What is a trend? What is a trendline?

A trend is the general direction, either upward or downward, in which prices have been moving. (Source: CFTC)

In investing, financial markets are commonly believed to have market trends that can be classified as primary trends, secondary trends (short-term), and secular trends (long-term). This belief is generally consistent with the non-scientific practice of technical analysis and broadly inconsistent with the efficient markets hypothesis.

A bull market is a prolonged period of time when prices are rising in a financial market faster than their historical average, in contrast to a bear market which is a prolonged period of time when prices are falling.

Investors can be described as having bullish or bearish sentiments. Market trends are witnessed when bulls (buyers) outnumber bears (sellers), or vice versa, consistently over time. In general, a bull or bear market refers to the market and sentiment as a whole but it can also be used to refer to specific securities, sectors, or similar ("bullish on IBM", "bullish on technology stocks" or "bearish on gold", for example). (Source: Wikipedia)

Trendlines


In charting, a trendline is a line drawn across the bottom or top of a price chart indicating the direction or trend of price movement. If up, the trendline is called bullish; if down, it is called bearish. (Source: CFTC)

A trend line is formed when you can draw a diagonal line between two or more price pivot points. They are commonly used to judge entry and exit investment timing when trading securities.

A trend line is a bounding line for the price movement of a security. A support trend line is formed when a securities price decreases and then rebounds at a pivot point that aligns with at least two previous support pivot points. Similarly a resistance trend line is formed when a securities price increases and then rebounds at a pivot point that aligns with at least two previous resistance pivot points.

Trend lines are a simple and widely used technical analysis approach to judging entry and exit investment timing. To establish a trend line historical data, typically presented in the format of a chart such as the above price chart, is required. Historically, trend lines have been drawn by hand on paper charts, but it is now more common to use charting software that enables trend lines to be drawn on computer based charts. There are some charting software that will automatically generate trend lines, however most traders prefer to draw their own trendlines.

_Task description:_ Reproduce the explanation of market trends and trendlines word for word, in full.

_Record set:_
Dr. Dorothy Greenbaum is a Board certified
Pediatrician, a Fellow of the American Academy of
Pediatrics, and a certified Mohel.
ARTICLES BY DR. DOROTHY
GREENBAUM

_Written response:_
What is a trend? What is a trendline?

A trend is the general direction, either upward or downward, in which prices have been moving. (Source: CFTC)

In investing, financial markets are commonly believed to have market trends that can be classified as primary trends, secondary trends (short-term), and secular trends (long-term). This belief is generally consistent with the non-scientific practice of technical analysis and broadly inconsistent with the efficient markets hypothesis.

A bull market is a prolonged period of time when prices are rising in a financial market faster than their historical average, in contrast to a bear market which is a prolonged period of time when prices are falling.

Investors can be described as having bullish or bearish sentiments. Market trends are witnessed when bulls (buyers) outnumber bears (sellers), or vice versa, consistently over time. In general, a bull or bear market refers to the market and sentiment as a whole but it can also be used to refer to specific securities, sectors, or similar ("bullish on IBM", "bullish on technology stocks" or "bearish on gold", for example). (Source: Wikipedia)

Trendlines


In charting, a trendline is a line drawn across the bottom or top of a price chart indicating the direction or trend of price movement. If up, the trendline is called bullish; if down, it is called bearish. (Source: CFTC)

A trend line is formed when you can draw a diagonal line between two or more price pivot points. They are commonly used to judge entry and exit investment timing when trading securities.

A trend line is a bounding line for the price movement of a security. A support trend line is formed when a securities price decreases and then rebounds at a pivot point that aligns with at least two previous support pivot points. Similarly a resistance trend line is formed when a securities price increases and then rebounds at a pivot point that aligns with at least two previous resistance pivot points.

Trend lines are a simple and widely used technical analysis approach to judging entry and exit investment timing. To establish a trend line historical data, typically presented in the format of a chart such as the above price chart, is required. Historically, trend lines have been drawn by hand on paper charts, but it is now more common to use charting software that enables trend lines to be drawn on computer based charts. There are some charting software that will automatically generate trend lines, however most traders prefer to draw their own trendlines.